Directions for this task: Exactly repeat all the records below, omitting the images they hold.

Records to process:

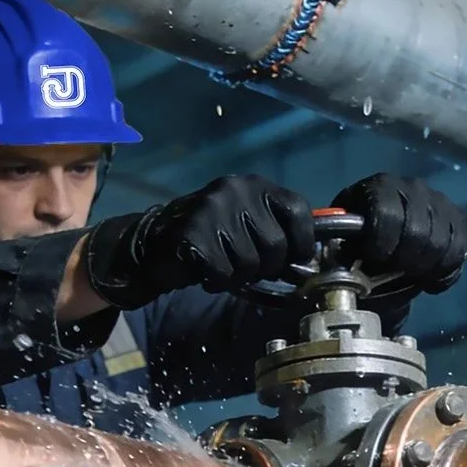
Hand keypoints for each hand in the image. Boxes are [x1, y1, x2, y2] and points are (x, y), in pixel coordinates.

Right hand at [84, 175, 315, 308]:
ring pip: (250, 263)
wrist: (157, 244)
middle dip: (265, 267)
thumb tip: (309, 260)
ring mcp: (213, 209)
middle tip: (244, 266)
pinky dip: (217, 281)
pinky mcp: (193, 233)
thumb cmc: (213, 238)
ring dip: (238, 276)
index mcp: (256, 185)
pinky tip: (205, 271)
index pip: (298, 211)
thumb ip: (278, 231)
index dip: (302, 243)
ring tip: (221, 265)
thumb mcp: (249, 223)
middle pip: (276, 245)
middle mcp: (236, 190)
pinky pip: (224, 272)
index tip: (295, 259)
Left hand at [331, 174, 466, 293]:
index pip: (387, 214)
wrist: (385, 238)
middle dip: (403, 260)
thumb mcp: (344, 239)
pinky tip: (430, 280)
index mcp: (381, 187)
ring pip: (441, 243)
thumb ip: (343, 245)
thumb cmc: (360, 240)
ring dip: (424, 267)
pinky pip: (460, 250)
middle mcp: (414, 188)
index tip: (373, 260)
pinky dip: (444, 272)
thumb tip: (347, 256)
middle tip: (393, 272)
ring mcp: (440, 202)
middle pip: (418, 231)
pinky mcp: (458, 220)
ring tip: (410, 275)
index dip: (381, 243)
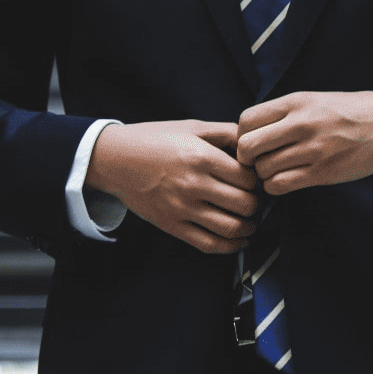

Solution to the problem:
Hand keypoints for each hand in the image. Boxes are [x1, y1, x2, y2] and points are (x, y), in pixel coordinates.

Right hand at [84, 175, 315, 308]:
ring pip: (250, 263)
wrist: (157, 244)
middle dip: (265, 267)
thumb tip: (309, 260)
ring mcp: (213, 209)
middle tip: (244, 266)
pinky dip: (217, 281)
pinky mcp: (193, 233)
thumb cmc: (213, 238)
ring dip: (238, 276)
index mcp: (256, 185)
pinky tip: (205, 271)
index pip: (298, 211)
thumb ip: (278, 231)
index dip: (302, 243)
ring tip: (221, 265)
thumb mcp: (249, 223)
middle pip: (276, 245)
middle mcp: (236, 190)
pinky pip: (224, 272)
index tip: (295, 259)
Left hand at [331, 174, 466, 293]:
index pip: (387, 214)
wrist: (385, 238)
middle dip: (403, 260)
thumb mcp: (344, 239)
pinky tip: (430, 280)
index mcp: (381, 187)
ring pip: (441, 243)
thumb ip: (343, 245)
thumb cmc: (360, 240)
ring dip: (424, 267)
pinky pip: (460, 250)
middle mcp: (414, 188)
index tip: (373, 260)
pinky dip: (444, 272)
thumb tip: (347, 256)
middle tip: (393, 272)
ring mcp: (440, 202)
middle pip: (418, 231)
pinky mcp: (458, 220)
ring tip: (410, 275)
index dip: (381, 243)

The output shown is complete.